Animation is a lively and innovative art form that, when done well, can transport audiences to extraordinary worlds. Studio Ghibli, Japan’s preeminent animation studio, has for decades pushed the boundaries of what is possible and brought animation to new and exciting heights. Even the mighty Pixar is quick to sing the praises of Hayao Miyazaki and Isao Takahata, Studio Ghibli’s founders and chief creative forces. It is therefore all the more unfortunate that Studio Ghibli by Colin Odell and Michelle Le Blanc falls flat, somehow managing to make the extraordinary feel tired.

At fault are the book’s organizational structure and its lack of new information. The introduction includes lengthy exposition about how the films relate to one another thematically, but the choice to place analysis ahead of discussion of the films themselves renders this introduction virtually inaccessible. Following this, the studio’s films are described one-by-one in chronological order. The descriptions tend to vary in tone, ranging from the conversational to the analytical, which makes the book feel disjointed, and without a more narrative format there is a constant start-and-stop feeling to the book, which prevents the films from coalescing into a single studio identity. Had the authors woven the lengthy introduction into the play-by-play of the films, their desire to tell Studio Ghibli’s story and explore “the cultural and thematic threads that bind these films together” would have been supported by the structure of the book, rather than stilted by it.

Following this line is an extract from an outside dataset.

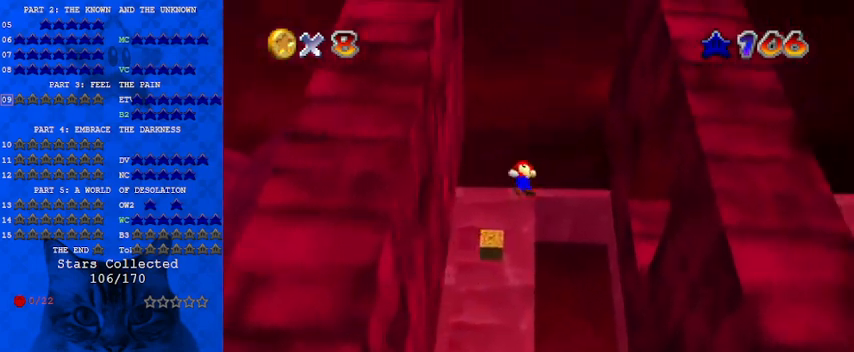
{"keys": ["right", "shift"], "events": [[133, "shift", "up"], [133, "up", "down"], [167, "right", "down"], [267, "shift", "down"], [300, "up", "up"], [333, "shift", "up"], [433, "shift", "down"]]}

Studio Ghibli is also notably lacking in first-hand accounts from anyone at the studio. The facts the authors present about the studio’s formation and film evolution are insightful, but can easily be found by perusing the web or visiting the studio’s official museum. In short, animators, enthusiasts, and Ghibli-geeks won’t find much useful here. If you’re already a fan, you’ve likely done this level of analysis and research on your own. If you’re new to the films, the inaccessibility of structure and lack of intimate expertise will likely keep you at arm’s length. If you’re hoping to understand the process of animation or how Manga goes from the page to the screen, look elsewhere. Studio Ghibli consistently produces some of the world’s most spectacular and imaginative animation; sadly, Colin Odell and Michelle Le Blanc fail to emulate the standards set by the studio they seek to bring to life.